Now, we've gone from "one extreme to the other" as the dry spell slows pumpkin growth on the vine.
"There's a slower growth rate because there's not enough water," he said.
"Those two factors combined means there a significant shortage."
Last year saw a similar though less extreme spike in prices just before Christmas, which levelled out in January and February.
Seymour couldn't say for sure when prices would drop again, but said it would be at least a month or two.
"It's subject to the weather - if we get a break in the [dry] weather they'll come down."
• READ MORE: '$7 for a head of lettuce as post-cyclone vege price hike continues'.
Seymour said he appreciated people often wanted to eat pumpkin at Christmas, but said people should buy in season and go for cheaper alternatives.

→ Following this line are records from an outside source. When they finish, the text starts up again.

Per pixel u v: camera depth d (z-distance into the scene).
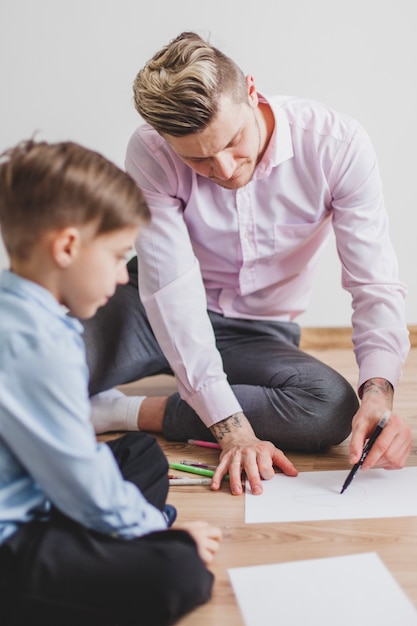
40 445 0.95
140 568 0.99
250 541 1.24
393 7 2.42
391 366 1.52
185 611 1.02
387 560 1.16
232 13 2.45
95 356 1.77
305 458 1.58
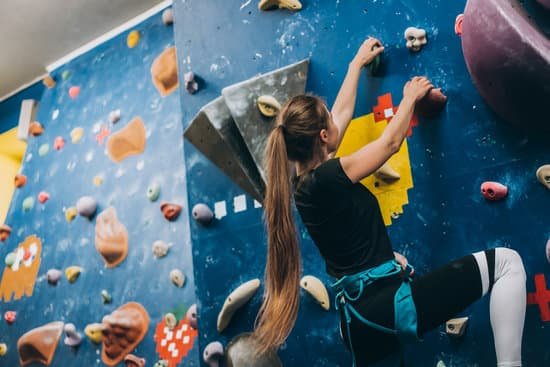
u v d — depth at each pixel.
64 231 3.61
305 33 2.27
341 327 1.61
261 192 2.24
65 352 3.35
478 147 1.86
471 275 1.50
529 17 1.82
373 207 1.62
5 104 4.39
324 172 1.59
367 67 2.10
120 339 3.08
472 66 1.79
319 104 1.71
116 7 3.52
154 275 3.11
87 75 3.87
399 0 2.09
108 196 3.45
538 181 1.74
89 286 3.36
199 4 2.59
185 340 2.88
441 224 1.88
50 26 3.62
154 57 3.51
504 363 1.43
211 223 2.37
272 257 1.66
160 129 3.34
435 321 1.49
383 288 1.52
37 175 3.92
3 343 3.71
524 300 1.47
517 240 1.75
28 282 3.70
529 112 1.71
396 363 1.59
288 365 2.09
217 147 2.34
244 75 2.39
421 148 1.96
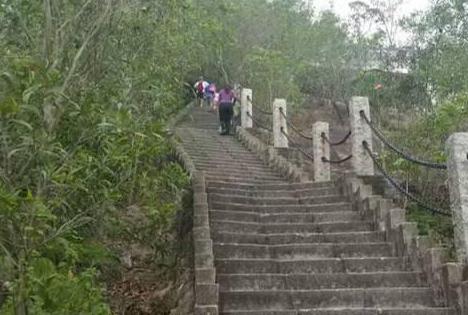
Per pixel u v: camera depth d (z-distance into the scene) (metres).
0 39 5.29
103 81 5.93
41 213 3.37
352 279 6.62
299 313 5.92
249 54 19.20
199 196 7.78
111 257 5.58
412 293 6.28
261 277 6.56
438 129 8.88
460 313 5.82
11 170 3.79
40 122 3.87
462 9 13.57
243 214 8.40
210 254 6.33
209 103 20.16
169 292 7.00
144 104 6.58
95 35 5.78
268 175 12.28
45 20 5.30
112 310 6.50
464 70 11.76
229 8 15.77
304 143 16.58
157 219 6.78
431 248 6.57
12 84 3.82
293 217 8.45
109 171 4.43
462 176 5.82
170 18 7.28
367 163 9.00
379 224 7.80
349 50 19.19
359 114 9.13
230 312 5.90
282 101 13.95
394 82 14.17
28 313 3.49
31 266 3.47
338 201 9.04
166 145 6.63
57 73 4.04
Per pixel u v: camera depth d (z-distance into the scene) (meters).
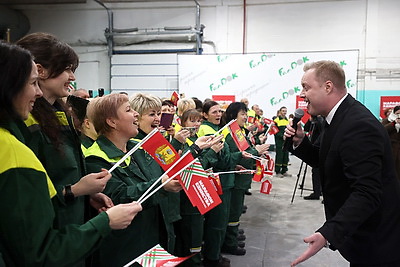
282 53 8.73
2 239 0.80
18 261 0.81
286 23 8.85
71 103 1.58
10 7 9.81
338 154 1.46
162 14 9.35
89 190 1.10
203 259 2.91
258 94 8.90
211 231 2.72
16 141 0.84
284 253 3.26
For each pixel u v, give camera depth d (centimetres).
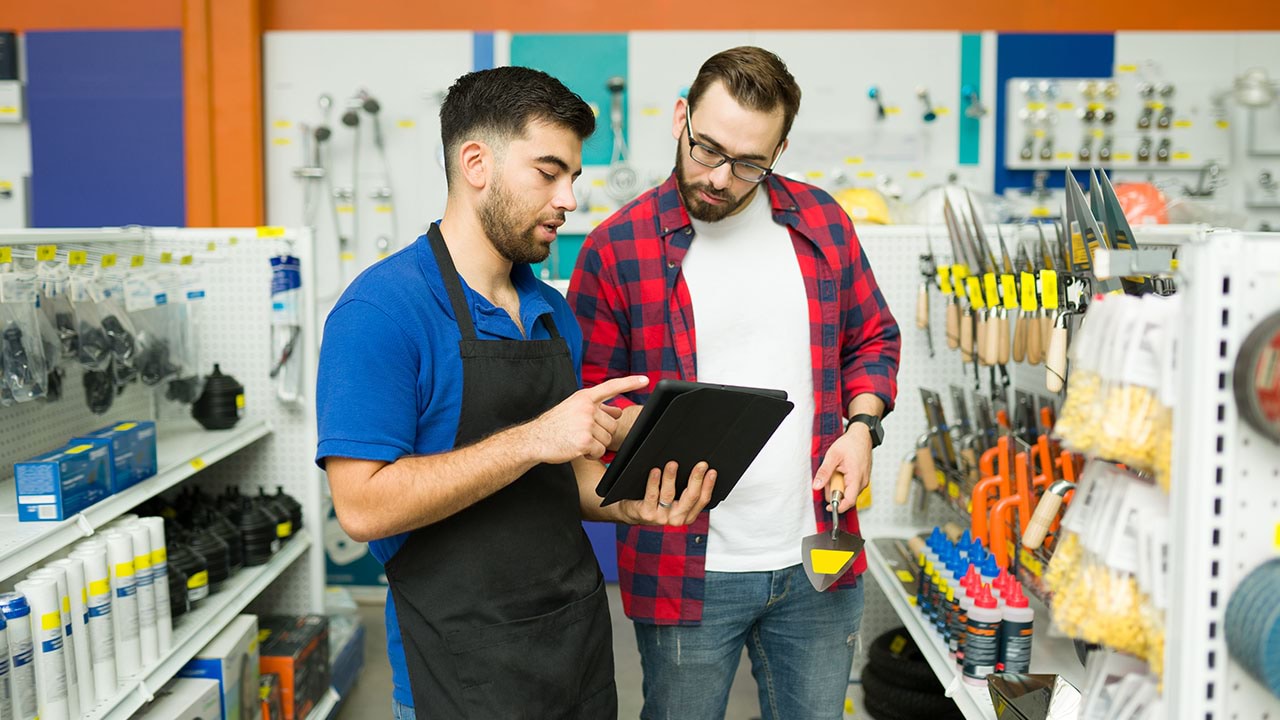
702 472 153
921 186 471
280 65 466
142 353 260
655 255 188
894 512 312
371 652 382
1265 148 460
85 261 244
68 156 462
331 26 465
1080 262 184
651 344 190
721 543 186
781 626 192
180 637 221
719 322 186
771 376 186
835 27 466
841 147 469
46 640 173
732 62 168
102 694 191
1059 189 469
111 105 458
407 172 470
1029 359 227
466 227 148
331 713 320
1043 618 226
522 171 141
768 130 168
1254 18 462
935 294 303
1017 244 280
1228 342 95
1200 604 97
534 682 142
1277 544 98
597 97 468
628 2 464
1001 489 216
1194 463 96
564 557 149
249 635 251
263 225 468
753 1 464
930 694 284
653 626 190
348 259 473
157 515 260
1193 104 462
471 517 142
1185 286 97
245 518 272
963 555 221
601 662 155
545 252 148
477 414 143
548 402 151
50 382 226
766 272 188
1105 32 463
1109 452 107
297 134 468
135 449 220
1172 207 346
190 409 298
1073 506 119
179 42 455
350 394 133
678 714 191
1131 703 109
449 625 141
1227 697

Options for combating extreme weather in the future included building dams or reservoirs to store water, but the consenting process for doing so was harder now than it used to be, he said.
"It's never straightforward, that's why we have the problem we do."
Several fresh produce items have seen huge price spikes this year, including lettuce, which reached $7 a head at some retailers this year.
And it's not just fresh food.
Butter reached another record high, rising 1.3 per cent in November.
The average price of the cheapest available 500g block of butter was $5.74 in November, up from $5.67 in October and $3.88 in November last year.